The decoder rats also did pre-experimental training: When they received a burst of stimulus from the brain chip and then pressed the lever on the right, they got a reward. When they received virtually no stimulus (just one brief pulse) and then pressed the left lever, they also got a reward.
Next the scientists connected each encoder rat to a decoder rat via wiring with a small computer in between. When an encoder rat pressed the lever on the right, the neural firing signal went to the computer, which sent the decoder rat a signal that was adjusted based on the average signal that had been calculated earlier. When an encoder pressed the lever on the left, the computer translated it into one or no pulse and sent that information to the decoder rat.
Encoder rats pressed the correct levers associated with the LED about 95 percent of the time. Each decoder rat, which didn’t have LED lights as a guide, received a signal from its brain chip, either the mathematically transformed signal for the right lever, or one or no pulse for the left. These decoder rats pressed the corresponding lever in 60 to 72 percent of the trials.

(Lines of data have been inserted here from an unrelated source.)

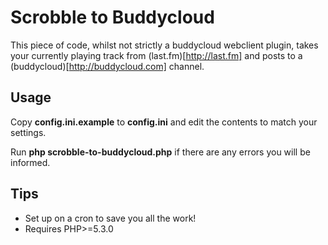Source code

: # Scrobble to Buddycloud

This piece of code, whilst not strictly a buddycloud webclient plugin, takes your currently playing track from (last.fm)[http://last.fm] and posts to a (buddycloud)[http://buddycloud.com] channel.

## Usage

Copy __config.ini.example__ to __config.ini__ and edit the contents to match your settings.

Run __php scrobble-to-buddycloud.php__ if there are any errors you will be informed.

## Tips

* Set up on a cron to save you all the work!
* Requires PHP>=5.3.0
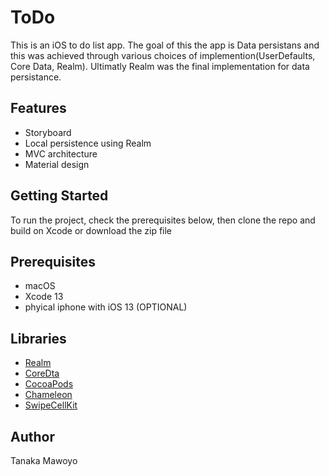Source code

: # ToDo

This is an iOS to do list app. The goal of this the app is Data persistans and this was achieved through various choices of implemention(UserDefaults, Core Data, Realm). Ultimatly Realm was the final implementation for data persistance.

## Features
* Storyboard
* Local persistence using Realm
* MVC architecture 
* Material design

## Getting Started
To run the project, check the prerequisites below, then clone the repo and build
 on Xcode or download the zip file

## Prerequisites
*   macOS
*   Xcode 13
*   phyical iphone with iOS 13 (OPTIONAL)


## Libraries
*   [Realm](https://https://realm.io/)
*   [CoreDta](https://developer.apple.com/documentation/coredata)
*   [CocoaPods](https://cocoapods.org/)
*   [Chameleon](https://github.com/wowansm/Chameleon)
*   [SwipeCellKit](https://github.com/SwipeCellKit/SwipeCellKit)


## Author
Tanaka Mawoyo
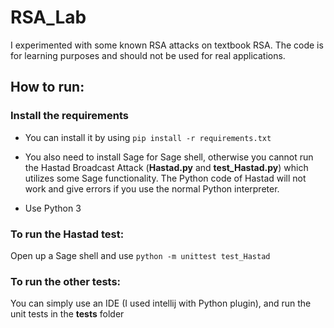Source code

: # RSA_Lab
I experimented with some known RSA attacks on textbook RSA. The code is for learning purposes
and should not be used for real applications.

## How to run:

### Install the requirements
- You can install it by using `pip install -r requirements.txt`

- You also need to install Sage for Sage shell, otherwise you cannot run the Hastad Broadcast
Attack (**Hastad.py** and **test_Hastad.py**) which utilizes some Sage functionality. The Python code of Hastad will not work 
and give errors if you use the normal Python interpreter. 

- Use Python 3



### To run the Hastad test:
Open up a Sage shell and use `python -m unittest test_Hastad`

### To run the other tests:
You can simply use an IDE (I used intellij with Python plugin), and run the unit tests in the
**tests** folder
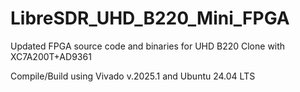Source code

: # LibreSDR_UHD_B220_Mini_FPGA
Updated FPGA source code and binaries for UHD B220 Clone with XC7A200T+AD9361

Compile/Build using Vivado v.2025.1 and Ubuntu 24.04 LTS
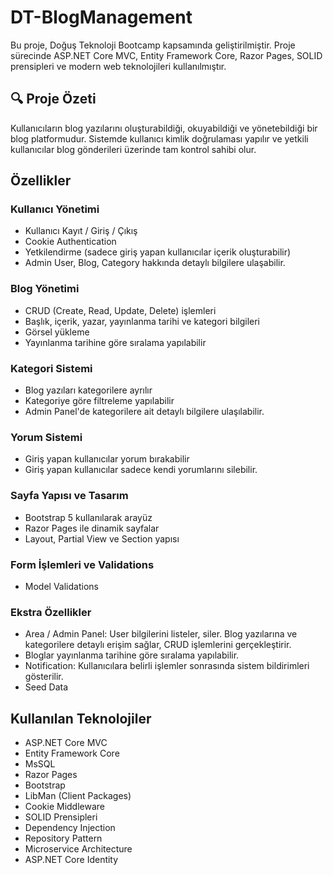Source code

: # DT-BlogManagement

Bu proje, Doğuş Teknoloji Bootcamp kapsamında geliştirilmiştir. Proje sürecinde ASP.NET Core MVC, Entity Framework Core, Razor Pages, SOLID prensipleri ve modern web teknolojileri kullanılmıştır.

## 🔍 Proje Özeti

Kullanıcıların blog yazılarını oluşturabildiği, okuyabildiği ve yönetebildiği bir blog platformudur. Sistemde kullanıcı kimlik doğrulaması yapılır ve yetkili kullanıcılar blog gönderileri üzerinde tam kontrol sahibi olur.

## Özellikler

### Kullanıcı Yönetimi
- Kullanıcı Kayıt / Giriş / Çıkış
- Cookie Authentication
- Yetkilendirme (sadece giriş yapan kullanıcılar içerik oluşturabilir)
- Admin User, Blog, Category hakkında detaylı bilgilere ulaşabilir.

### Blog Yönetimi
- CRUD (Create, Read, Update, Delete) işlemleri
- Başlık, içerik, yazar, yayınlanma tarihi ve kategori bilgileri
- Görsel yükleme
- Yayınlanma tarihine göre sıralama yapılabilir

### Kategori Sistemi
- Blog yazıları kategorilere ayrılır
- Kategoriye göre filtreleme yapılabilir
- Admin Panel'de kategorilere ait detaylı bilgilere ulaşılabilir.

### Yorum Sistemi
- Giriş yapan kullanıcılar yorum bırakabilir
- Giriş yapan kullanıcılar sadece kendi yorumlarını silebilir.
  

### Sayfa Yapısı ve Tasarım
- Bootstrap 5 kullanılarak arayüz
- Razor Pages ile dinamik sayfalar
- Layout, Partial View ve Section yapısı

### Form İşlemleri ve Validations
- Model Validations

### Ekstra Özellikler
- Area / Admin Panel: User bilgilerini listeler, siler. Blog yazılarına ve kategorilere detaylı erişim sağlar, CRUD işlemlerini gerçekleştirir.
- Bloglar yayınlanma tarihine göre sıralama yapılabilir.
- Notification: Kullanıcılara belirli işlemler sonrasında sistem bildirimleri gösterilir.
- Seed Data


## Kullanılan Teknolojiler

- ASP.NET Core MVC
- Entity Framework Core
- MsSQL
- Razor Pages
- Bootstrap
- LibMan (Client Packages)
- Cookie Middleware
- SOLID Prensipleri
- Dependency Injection
- Repository Pattern
- Microservice Architecture
- ASP.NET Core Identity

After the researchers began rewarding the encoder rats when the decoder hit the correct lever, the encoders’ behavior appeared to be influenced by the decoders’ activity. When a decoder rat hit the wrong lever, the encoder was quicker to hit a lever the next time around. And the encoder’s neural signal was stronger.
“When the decoder commits an error and the encoder doesn’t get a reward, it makes its behavior more accurate,” says Nicolelis.
The decoder rats did surpass the level of 50 percent correct responses that would be expected by chance. But the experiment would be much more interesting if the decoders hadn’t been trained to associate a burst of brain stimulation with one lever and a lack of stimulation with the other, says cognitive neuroscientist Uri Hasson of Princeton University. A rat might just be associating a brain zap with the lever on the right, and no zap with the lever on the left, as it was taught to during training, Hasson says.